I’ll give some context about myself before we start,
I am 25yo, I come from a very loving family, I moved from India to the US for a master’s and I like the time that I have spent here, during this time I have also noticed a stark difference in the way people live or date here. People seem very confident in themselves, most aren’t worried about what the future holds, and they live in the moment and seem to have a good dating life.
I on the other hand, I plan ahead, I am constantly worried about my future, and I don’t have much experience in dating. I grew up in a culture where it seems like a man’s worth comes from the amount of wealth and resources he can provide for his family, this has made me always focus on my studies though you might see this as a positive, I wish I had some romantic interest from a girl to make me feel “human” (I hope this is the right word).

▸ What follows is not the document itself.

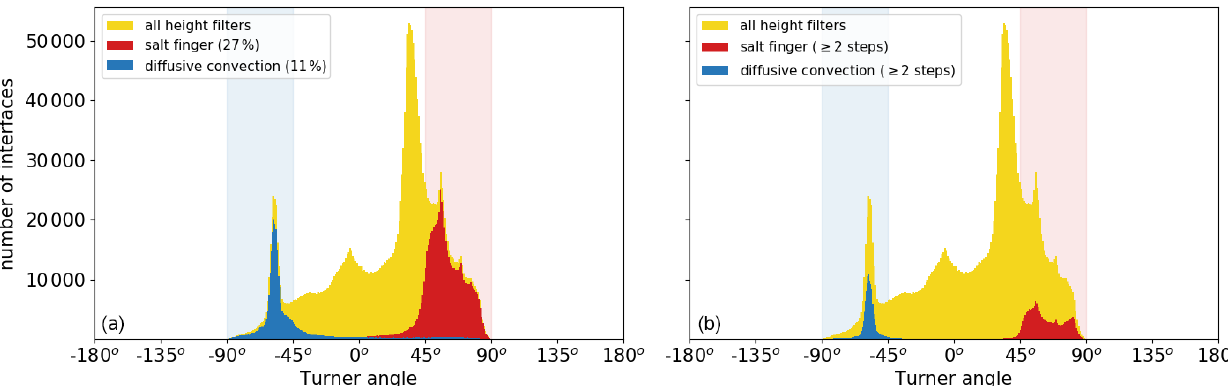
Figure 6. Histogram of the number of detected interfaces as a function of the Turner angle (Tu) after (a) classification of the double-diffusive regime and (b) selection of sequences of the interfaces. Each panel shows the data remaining compared to the interfaces detected based on interface height requirement shown in Fig. 5d (yellow shading). Vertical shaded bands correspond to Turner angles in the diffusive-convective (blue) and salt-finger (red)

I have female friends and I care about them (PS, they do wish to set me up with someone, but they don’t have friends who would make a good match). I also don’t approach random women, and not really into hookups, so the US dating scene has me confused, I am not able to meet a lot of women, and online dating is a pain. The only dating experience I’ve had an online thing that went on for a year during covid, and the other few girls I matched with ghosted me or talked too much about their ex.

Looking at the way my life is going, it feels like the only way I will be able to find a partner is through the arranged marriage route though this is not bad, it kinda hurts thinking that I wasn’t able to find a single person that I could fall in love with.
My brain also doesn’t do a good job, it always shows how bad the relationship would turn out, or how I’m just another guy in her life, or how my worth is solely tied to my ability to earn.

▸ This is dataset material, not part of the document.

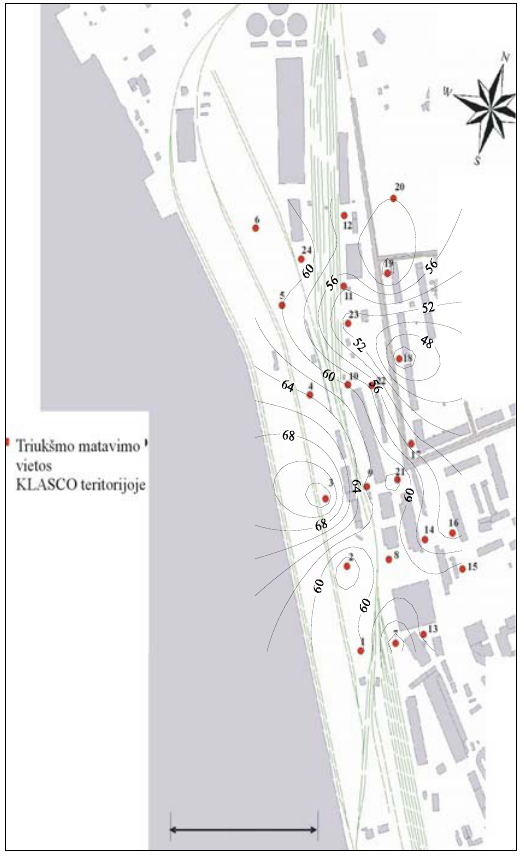
12 pav. Ekvivalentinio triukšmo lygio sklaida dien ą lapkri č io m ė n. Fig 12. Dispersion of reciprocal noise level in the day in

I don’t know how relatable my post is to you, but I would like to hear your opinions.

Some more details about my lifestyle which would give you a better idea of me, I don’t smoke or drink, I am fairly fit, a decent height of 5’9″, I play soccer, I like the outdoors, not super religious so I am open to learning about other religions, I love kids and wish to have my own, So I’d like to find someone with the same values.

4 comments
  1. I’m also 25 yo, and i date the same woman since we both were 19. Already wearing rings and most likely marry in the near future. I also have a lot of women as friends, actually more than men, it’s fine. Drop that arranged marriage thing, go talk to a girl in a bar, someone you study or work with, something, don’t overthink it

  2. Bro, you can’t compare yourself with what you see other people and how they carry themselves. Everyone has shit they shovel. You have to trust that things will happen at divine time. You are learning, growing, still in school. Dating is intriguing, but it’s also an enormous opportunity to focus on building yourself a day at a time. Keep your friends close to you, build them up and your life will continue to unfold in the way you would like it to. Date when you are 30, making straight cash in a Range Rover my guy. Until then, grind and have FUN

  3. You sir, are gentleman & a scholar, I salute you. It’s a tough scene out there for a lot of folks but you have to keep fighting the good fight! I met the love of my life on a dating app so it’s possible. Just keep your head up & take chances to put yourself out there in new ways even if it seems futile at times.

  4. Well you shouldn’t simply get married or decide on an arranged marriage because you feel like your biological clock is ticking. Many couples find each other later in life. I think at this age, you should focus on exploring the world, learning new things and not settle down so early just to tick off a cultural norm in your nation. That’s usually a recipe for disaster and an unhappy marriage.

    Instead, find what you love and in time, people will be also be attracted to you. That being said there are many people who settle down early, but those people tend to be Sensor-Judgers who like predictability and routine.